Start of Exercise text

Inflammatory Bowel Disease and Urinary Obstruction

Case Study
The patient is an 11-year-old girl who has been complaining of intermittent right lower
quadrant pain and diarrhea for the past year. She is small for her age. Her physical
examination indicates some mild right lower quadrant tenderness and fullness.
Studies Results
Hemoglobin (Hgb), 8.6 g/dL (normal: >12 g/dL)
Hematocrit (Hct), 28% (normal: 31%-43%)
Vitamin B12 level, 68 pg/mL (normal: 100-700 pg/mL)
Meckel scan, No evidence of Meckel diverticulum
D-Xylose absorption, 60 min: 8 mg/dL (normal: >15-20 mg/dL)
120 min: 6 mg/dL (normal: >20 mg/dL)
Lactose tolerance, No change in glucose level (normal: >20 mg/dL rise in
glucose)
Small bowel series, Constriction of multiple segments of the small intestine
Diagnostic Analysis
The child\’s small bowel series is compatible with Crohn disease of the small intestine.

End of Exercise text
Start of Record set

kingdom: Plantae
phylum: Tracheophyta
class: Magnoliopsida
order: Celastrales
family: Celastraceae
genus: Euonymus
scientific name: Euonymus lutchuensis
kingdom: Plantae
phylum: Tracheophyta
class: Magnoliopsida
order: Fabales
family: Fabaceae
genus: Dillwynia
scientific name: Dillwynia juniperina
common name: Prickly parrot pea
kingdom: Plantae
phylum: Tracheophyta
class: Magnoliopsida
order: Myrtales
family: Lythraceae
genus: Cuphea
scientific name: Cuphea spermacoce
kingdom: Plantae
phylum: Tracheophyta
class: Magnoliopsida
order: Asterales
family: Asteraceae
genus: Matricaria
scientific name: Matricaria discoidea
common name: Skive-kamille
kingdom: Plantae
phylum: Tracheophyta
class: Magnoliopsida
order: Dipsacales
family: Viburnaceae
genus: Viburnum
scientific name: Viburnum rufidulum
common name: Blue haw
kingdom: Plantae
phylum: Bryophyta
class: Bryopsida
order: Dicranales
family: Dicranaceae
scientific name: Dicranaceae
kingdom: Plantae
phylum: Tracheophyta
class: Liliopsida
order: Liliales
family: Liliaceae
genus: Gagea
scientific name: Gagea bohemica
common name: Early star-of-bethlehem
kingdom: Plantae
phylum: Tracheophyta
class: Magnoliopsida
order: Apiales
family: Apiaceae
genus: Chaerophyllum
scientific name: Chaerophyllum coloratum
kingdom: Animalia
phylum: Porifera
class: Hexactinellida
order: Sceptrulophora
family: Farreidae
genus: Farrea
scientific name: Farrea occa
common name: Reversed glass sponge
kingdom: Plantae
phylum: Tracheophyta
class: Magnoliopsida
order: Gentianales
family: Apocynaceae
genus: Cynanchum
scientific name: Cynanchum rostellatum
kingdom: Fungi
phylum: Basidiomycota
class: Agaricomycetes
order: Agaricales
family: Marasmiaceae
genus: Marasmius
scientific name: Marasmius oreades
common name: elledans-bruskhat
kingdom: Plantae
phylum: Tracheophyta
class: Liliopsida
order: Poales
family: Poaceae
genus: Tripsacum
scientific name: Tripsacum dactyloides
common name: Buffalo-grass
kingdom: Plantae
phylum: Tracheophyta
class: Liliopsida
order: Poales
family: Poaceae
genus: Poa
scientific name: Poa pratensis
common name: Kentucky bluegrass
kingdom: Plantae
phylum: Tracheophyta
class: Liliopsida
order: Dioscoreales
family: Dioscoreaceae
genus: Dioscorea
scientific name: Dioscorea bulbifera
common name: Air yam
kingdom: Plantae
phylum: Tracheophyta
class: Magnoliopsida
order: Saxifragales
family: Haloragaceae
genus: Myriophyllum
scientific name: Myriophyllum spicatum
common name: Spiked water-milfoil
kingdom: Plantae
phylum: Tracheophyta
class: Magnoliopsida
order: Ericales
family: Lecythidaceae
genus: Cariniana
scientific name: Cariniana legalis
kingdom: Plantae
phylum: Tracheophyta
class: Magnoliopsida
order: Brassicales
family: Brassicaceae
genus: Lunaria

End of Record set

> _Work instruction_: Extend the case study on inflammatory bowel disease and urinary obstruction above by writing what follows its last sentence.

> _Solved problem_:
Intestinal absorption is diminished, as indicated by the abnormal D-xylose and lactose
tolerance tests. Absorption is so bad that she cannot absorb vitamin B12. As a result, she has
vitamin B12 deficiency anemia. She was placed on an aggressive immunosuppressive
regimen, and her condition improved significantly. Unfortunately, 2 years later she
experienced unremitting obstructive symptoms and required surgery. One year after surgery,
her gastrointestinal function was normal, and her anemia had resolved. Her growth status
matched her age group. Her absorption tests were normal, as were her B12 levels. Her
immunosuppressive drugs were discontinued, and she is doing well.
Critical Thinking Questions
1. Why was this patient placed on immunosuppressive therapy?
2. Why was the Meckel scan ordered for this patient?
3. What are the clinical differences and treatment options for Ulcerative Colitis and Crohn’s
Disease? (always on boards)
4. What is the prognosis for patients with IBD and what are the follow-up recommendations for managing disease?

Urinary Obstruction
Case Studies
The 57-year-old patient noted urinary hesitancy and a decrease in the force of his urinary
stream for several months. Both had progressively become worse. His physical examination
was essentially negative except for an enlarged prostate, which was bulky and soft.
Studies Results
Routine laboratory studies Within normal limits (WNL)
Intravenous pyelogram (IVP) Mild indentation of the interior aspect of the bladder,
indicating an enlarged prostate
Uroflowmetry with total voided
flow of 225 mL
8 mL/sec (normal: >12 mL/sec)
Cystometry Resting bladder pressure: 35 cm H2O (normal: <40 cm H2O)
Peak bladder pressure: 50 cm H2O (normal: 40-90 cm H2O)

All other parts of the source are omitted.